New Honorary Captain says Anishinaabe teachings and RCN helped her become a leader

HCapt(N) Debbie Eisan, centre, receives her scroll from RAdm Brian Santarpia at a ceremony on June 21. PO1 Katerina Stewart carries the DND/CAF Eagle Staff.

HCapt(N) Debbie Eisan, centre, receives her scroll from RAdm Brian Santarpia at a ceremony on June 21. PO1 Katerina Stewart carries the DND/CAF Eagle Staff.

Joanie Veitch
Trident Newspaper

Honorary Captain (Navy) (HCapt(N)) Deborah Eisan’s dream of becoming a nurse and travelling the world didn’t work out quite as she had envisioned.

Instead, the Anishinaabekwe from the Batchewana First Nation in northern Ontario joined the Royal Canadian Navy (RCN) at age 17.

“It was the military that gave me the courage to stand up for who I am and to be proud of my culture and my heritage,” she said. “The military gave me the confidence to express my thoughts and opinions.”

In her 36-year career, she travelled to more than 20 countries and played a key role in recruiting and mentoring Indigenous youth through the Canadian Forces Aboriginal Entry Program and various summer training programs, such as Raven and Black Bear. She retired from the military as a chief petty officer second class.

On June 21, she was officially appointed Honorary Captain (Navy) at a scroll and pin presentation ceremony.  The event was held in the Admiral’s Conference Room at Maritime Forces Atlantic headquarters in Halifax with limited in-person attendance, but many watching on-line.

Raymond Sewell, a musician from the Mi’kmaq community of Pabineau, N.B., drummed and sang the Mi’kmaw Honour Song, and Chief Dean Sayers, Chief of Batchewana First Nations, gave congratulatory remarks before Rear-Admiral (RAdm) Brian Santarpia, Commander Maritime Forces Atlantic, presented Eisan with her Honorary Captain Scroll and Pin.

“Honorary Captains in the RCN are selected leaders who have distinguished themselves in their private or public life. They act as ambassadors for the navy to the Canadian people,” he said.

He listed her many achievements, including the National Aboriginal Women in Leadership Award of Distinction, the Queen’s Diamond Jubilee medal for her work in advocating for cultural awareness of Indigenous people within the CAF, and her work creating the Department of National Defence (DND)/CAF Eagle Staff, the travelling symbol of unity among Indigenous people in the military.

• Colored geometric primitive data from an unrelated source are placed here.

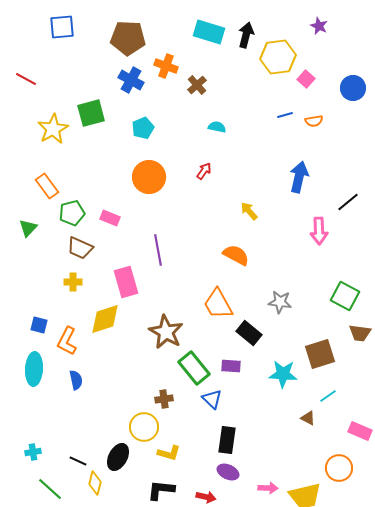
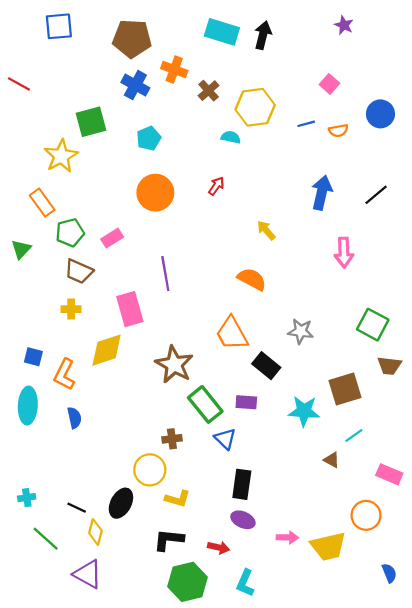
yellow hexagon: (278, 57) -> (255, 107), moved
blue circle: (353, 88) -> (380, 114), moved
yellow star: (53, 129) -> (61, 156), moved
black line: (348, 202) -> (376, 195), moved
pink rectangle: (110, 218) -> (112, 238), turned -54

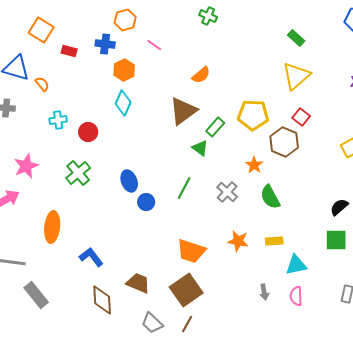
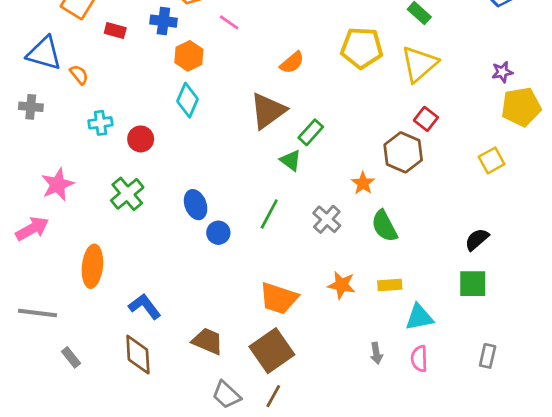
yellow pentagon: (253, 115) -> (362, 48), moved
gray rectangle: (36, 295) -> (71, 357), size x0.6
brown diamond: (102, 300) -> (138, 355), moved

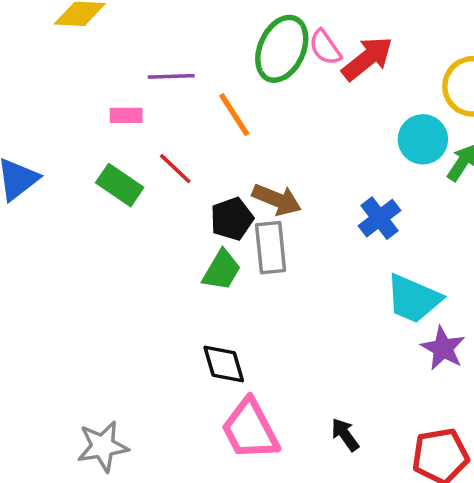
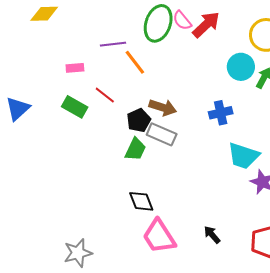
purple line: (171, 76) -> (113, 44), moved
blue cross: (380, 218) -> (221, 113), turned 30
gray rectangle: (271, 248) -> (162, 134), turned -56

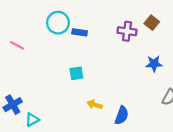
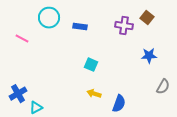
cyan circle: (58, 23) -> (49, 18), moved
cyan square: (76, 73) -> (91, 65), moved, turned 32

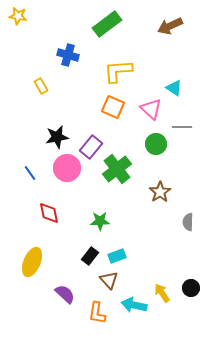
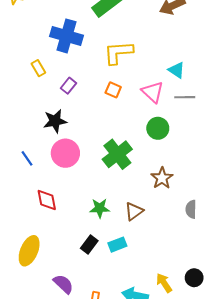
blue cross: (68, 55) -> (66, 36), size x1.4
orange square: (113, 107) -> (113, 90), size x0.7
gray line: (182, 127) -> (185, 97), moved
purple rectangle: (91, 147) -> (69, 86), moved, size x0.7
brown triangle: (109, 280) -> (134, 211), moved, turned 36

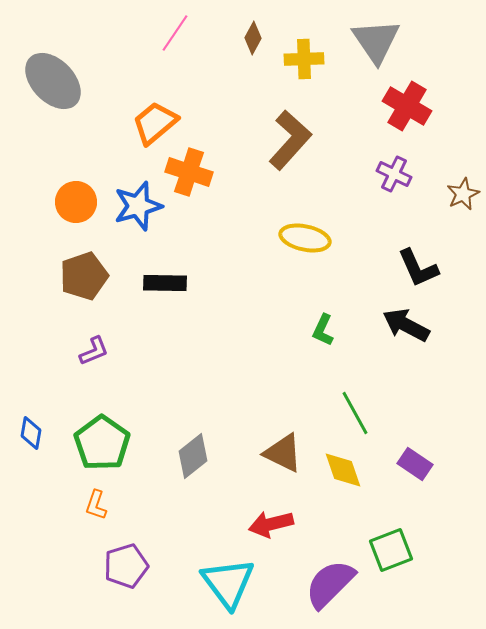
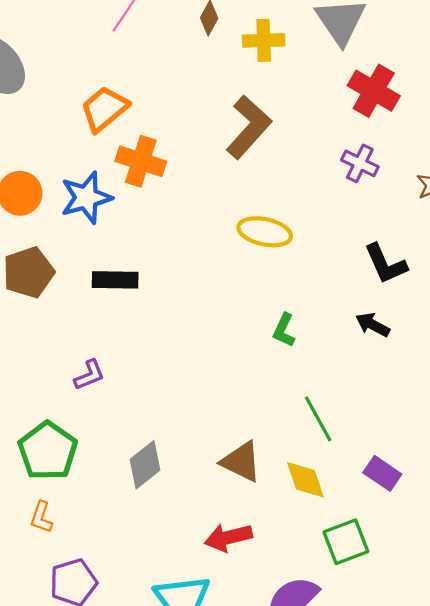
black arrow: (406, 325) -> (373, 325), size x0.7
purple L-shape: (94, 351) -> (89, 375), moved
green square: (391, 550) -> (346, 542), moved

RAdm Santarpia said HCapt(N) Eisan has also played a key role as a “valued advisor” to senior military leadership on Indigenous matters.

“She was, and continues to be, a strong voice for Indigenous members of the CAF and veterans. Debbie, I have to say that we are the ones who are humbled and honoured that you have been appointed as Honorary Captain – you are truly remarkable.”

While her military training helped shape her career, the Anishinaabe knowledge, passed down through the generations from the Seven Grandfather teachings of wisdom, love, respect, bravery, honesty, humility, and truth, has also shaped her as a person.

“Without the wisdom of our elders and our ancestors we would not know how to love ourselves unconditionally and to love others with the same tenacity; to respect each other and the differences we all have, and that each of our spirits are unique and beautiful,” she said, highlighting the teachings of each of the guiding principles.

As one of two military members instrumental in creating the DND/CAF Eagle Staff – carried at the scroll and pin ceremony by Petty Officer First Class Katerina Stewart – HCapt(N) Eisan recalled how in 2002 she and Petty Officer Second Class Chris Innes, from Whitefish River First Nation, each had a dream of an Eagle Staff. They shared their vision with each other the next morning, and the two went on to create the DND/CAF Eagle Staff as a powerful emblem of unity, honouring current and past Indigenous members in the defence community.

“This Eagle Staff serves as a reminder of the tenacity and the strong and proud service of Indigenous people within the CAF,” said HCapt(N) Eisan. “So, you see, dreams do come true, but not always in the way you expect – if we open our eyes and watch for the signals, we’ll achieve our dreams.”